INSTRUCTIONS TO FOLLOW. Reproduce the following passage on Virginia tax relief in full, word for word and without any alteration.

Facing the highest gas prices on record and the highest inflation rates in decades, families across Virginia are having to do more with their budgets. My plan is simple: The cost of living is going up, so taxes must come down.

We must use the multibillion-dollar surplus in Virginia’s budget to provide timely tax relief for all Virginians. With just a few days left until the planned March 12 adjournment, there’s a lot of work to do to complete the two-year budget. Virginians sent me to Richmond to deliver, and we won’t let arbitrary deadlines stand in the way of doing the right thing.

Last month, I sent a letter to House Appropriations Chair Barry D. Knight and Senate Finance & Appropriations Chair Janet D. Howell to inform them of a revised revenue forecast that estimates the commonwealth will collect $1.25 billion more in the current fiscal year, on top of the additional $3.3 billion added to the original forecast last December. This is a staggering number that confirms what I have repeatedly said since last summer: The state government is overtaxing Virginians.

RECORDS.
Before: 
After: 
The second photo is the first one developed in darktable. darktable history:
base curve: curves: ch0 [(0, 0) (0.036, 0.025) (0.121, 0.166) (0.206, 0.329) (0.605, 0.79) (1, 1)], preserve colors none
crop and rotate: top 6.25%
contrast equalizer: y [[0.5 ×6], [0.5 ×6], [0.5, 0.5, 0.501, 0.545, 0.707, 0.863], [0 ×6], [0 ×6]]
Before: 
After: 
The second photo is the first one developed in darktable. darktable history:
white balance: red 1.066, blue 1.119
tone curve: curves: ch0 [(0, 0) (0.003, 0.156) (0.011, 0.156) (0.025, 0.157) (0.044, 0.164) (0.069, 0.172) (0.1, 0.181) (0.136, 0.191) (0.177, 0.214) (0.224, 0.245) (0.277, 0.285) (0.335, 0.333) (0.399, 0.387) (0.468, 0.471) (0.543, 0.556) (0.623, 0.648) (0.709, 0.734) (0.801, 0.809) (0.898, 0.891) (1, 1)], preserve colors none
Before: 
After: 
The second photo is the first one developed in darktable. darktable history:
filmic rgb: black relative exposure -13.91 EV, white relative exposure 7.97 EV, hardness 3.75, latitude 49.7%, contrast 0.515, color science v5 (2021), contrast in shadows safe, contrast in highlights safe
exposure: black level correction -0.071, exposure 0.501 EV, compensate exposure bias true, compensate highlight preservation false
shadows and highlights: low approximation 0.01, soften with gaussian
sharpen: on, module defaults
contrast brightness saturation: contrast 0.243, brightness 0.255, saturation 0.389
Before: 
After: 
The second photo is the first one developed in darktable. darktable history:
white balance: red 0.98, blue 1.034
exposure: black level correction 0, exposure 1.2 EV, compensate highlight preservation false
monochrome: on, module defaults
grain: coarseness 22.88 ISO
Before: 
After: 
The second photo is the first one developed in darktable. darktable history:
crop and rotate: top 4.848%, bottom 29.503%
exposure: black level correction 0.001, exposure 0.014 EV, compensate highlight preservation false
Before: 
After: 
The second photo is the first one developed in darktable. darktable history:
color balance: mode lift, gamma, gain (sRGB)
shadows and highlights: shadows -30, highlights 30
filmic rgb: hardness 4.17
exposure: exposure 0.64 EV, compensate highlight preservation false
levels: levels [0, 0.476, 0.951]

FULL ANSWER.
Facing the highest gas prices on record and the highest inflation rates in decades, families across Virginia are having to do more with their budgets. My plan is simple: The cost of living is going up, so taxes must come down.

We must use the multibillion-dollar surplus in Virginia’s budget to provide timely tax relief for all Virginians. With just a few days left until the planned March 12 adjournment, there’s a lot of work to do to complete the two-year budget. Virginians sent me to Richmond to deliver, and we won’t let arbitrary deadlines stand in the way of doing the right thing.

Last month, I sent a letter to House Appropriations Chair Barry D. Knight and Senate Finance & Appropriations Chair Janet D. Howell to inform them of a revised revenue forecast that estimates the commonwealth will collect $1.25 billion more in the current fiscal year, on top of the additional $3.3 billion added to the original forecast last December. This is a staggering number that confirms what I have repeatedly said since last summer: The state government is overtaxing Virginians.